Find the lines below in which the string "Tags" occurs. Copy each one.

[SUPPLIED ENTRIES Boundary: Start]

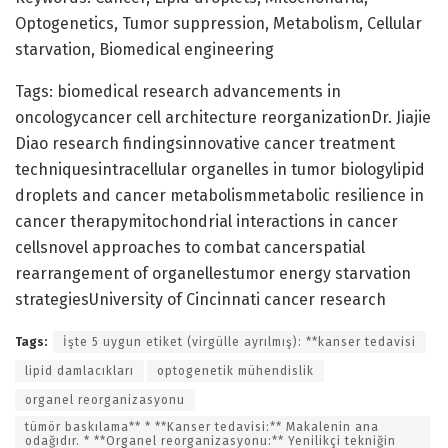
Optogenetics, Tumor suppression, Metabolism, Cellular
starvation, Biomedical engineering
Tags: biomedical research advancements in
oncologycancer cell architecture reorganizationDr. Jiajie
Diao research findingsinnovative cancer treatment
techniquesintracellular organelles in tumor biologylipid
droplets and cancer metabolismmetabolic resilience in
cancer therapymitochondrial interactions in cancer
cellsnovel approaches to combat cancerspatial
rearrangement of organellestumor energy starvation
strategiesUniversity of Cincinnati cancer research
Tags:
İşte 5 uygun etiket (virgülle ayrılmış): **kanser tedavisi
lipid damlacıkları
optogenetik mühendislik
organel reorganizasyonu
tümör baskılama** * **Kanser tedavisi:** Makalenin ana
odağıdır. * **Organel reorganizasyonu:** Yenilikçi tekniğin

[SUPPLIED ENTRIES Boundary: End]

## ANSWER FOR THIS EXERCISE:
Tags: biomedical research advancements in
Tags:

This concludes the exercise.